Lavish personal expenses paid by the NRA
“In New York, you can’t get away with corruption and greed even if you think you feel powerful and influential. Everyone, even the NRA and Wayne LaPierre, must play by the same rules,” insisted Letitia James, an African-American magistrate elected to the Democratic Party who tracks corruption among elected officials and businesses in her state of twenty million people. inhabitants, including nearly nine million for the megacity of New York. She launched civil action in August 2020 and investigated for almost a year and a half.
Wayne LaPierre was prosecuted for lavish personal expenses paid by the NRA and other misuses of corporate assets, including plane trips and stays on yachts. Mr. LaPierre and the NRA have denied all accusations.
Three days before his trial, at the beginning of January, this 74-year-old leader announced his resignation as head of the NRA on January 31, after three decades as head of an organization of five million members, with very strong influence on elected representatives of Congress and on American politics.
The 150-year-old association, supposedly non-profit, is registered in New York and declared bankruptcy in 2021, but this procedure failed.

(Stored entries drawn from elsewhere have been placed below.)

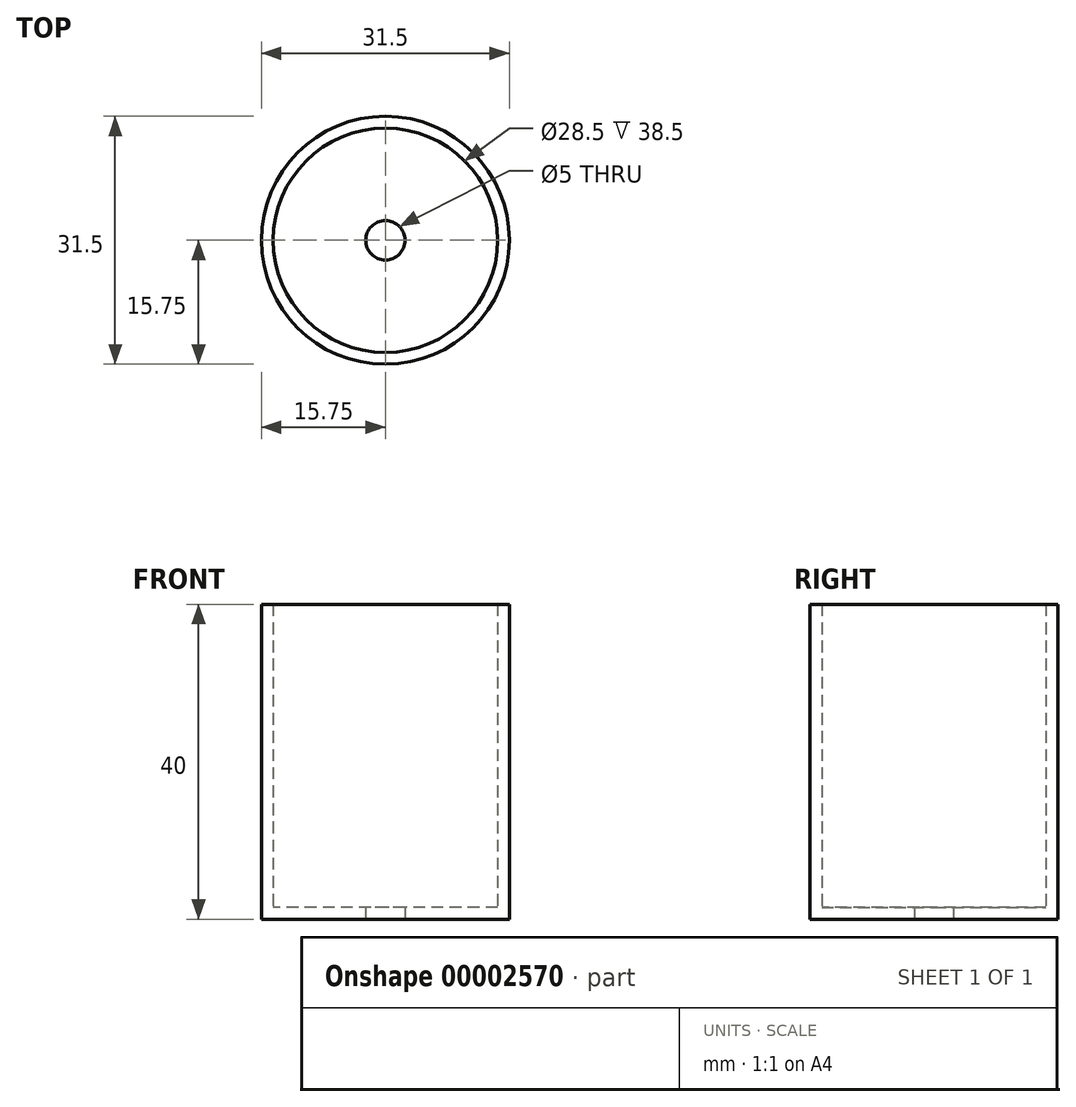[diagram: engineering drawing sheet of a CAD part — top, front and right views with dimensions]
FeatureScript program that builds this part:
annotation { "Feature Type Name" : "Feature", "Feature Type Description" : "" }
export const myFeature = defineFeature(function(context is Context, id is Id, definition is map)
    precondition{}
    {
        {
            var Q0;
            Q0=qCreatedBy(makeId("Top.planeOp"),FACE);
            var sketch = newSketch(context, id + "F0", { "sketchPlane" : qUnion([Q0])});
            skCircle(sketch, "E0", {"center": v(0, 0) * mm, "radius": 14.25 * mm});
            skCircle(sketch, "E1", {"center": v(0, 0) * mm, "radius": 15.75 * mm});
            skSolve(sketch);
        }
        {
            var Q0;
            Q0 = qSketchRegion(id + "F0", true);
            extrude(context, id + "F1", {"entities" : qUnion([Q0]), "depth" : 40 * mm});
        }
        {
            var Q0;
            Q0=qCreatedBy(makeId("Top.planeOp"),FACE);
            var sketch = newSketch(context, id + "F2", { "sketchPlane" : qUnion([Q0])});
            skCircle(sketch, "E2", {"center": v(0, 0) * mm, "radius": 14.25 * mm});
            skSolve(sketch);
        }
        {
            var Q0;
            Q0 = qSketchRegion(id + "F2", true);
            extrude(context, id + "F3", {"entities" : qUnion([Q0]), "operationType" : NewBodyOperationType.ADD, "depth" : 1.5 * mm});
        }
        {
            var Q0;
            Q0=makeQuery(id+"F3.boolean.opBoolean","MERGE",FACE,{"derivedFrom":[makeQuery(id+"F1.opExtrude","CAP_FACE",FACE,{"disambiguationData":[OSD([sQuery(id+"F0.wireOp",EDGE,"E0"),sQuery(id+"F0.wireOp",EDGE,"E1")])],"isStart":true}),makeQuery(id+"F3.opExtrude","CAP_FACE",FACE,{"disambiguationData":[OSD([sQuery(id+"F2.wireOp",EDGE,"E2")])],"isStart":true})]});
            var sketch = newSketch(context, id + "F4", { "sketchPlane" : qUnion([Q0])});
            skCircle(sketch, "E3", {"center": v(0, 0) * mm, "radius": 2.5 * mm});
            skSolve(sketch);
        }
        {
            var Q0;
            Q0 = qSketchRegion(id + "F4", true);
            extrude(context, id + "F5", {"entities" : qUnion([Q0]), "operationType" : NewBodyOperationType.REMOVE, "endBound" : BoundingType.UP_TO_NEXT, "oppositeDirection" : true, "depth" : 25 * mm});
        }
    });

It is under the leadership of Mr. LaPierre that the lobby has become extremely active with political leaders whom it finances or rates unfavorably, managing to block in Congress legislative proposals considered to limit the constitutional right to own and carry a firearm. For example, the NRA contributed tens of millions of dollars to Donald Trump’s victorious campaign in 2016.
The United States has more personal weapons than people: one in three adults owns at least one weapon and nearly one in two adults lives in a home where a weapon is present. The consequence of this proliferation is the very high rate of firearm deaths in the United States, incomparable to that of other developed countries. Around 49,000 people died from gunfire there in 2021, compared to 45,000 in 2020, which was already a record year. This represents more than 130 deaths per day, more than half of which are suicides.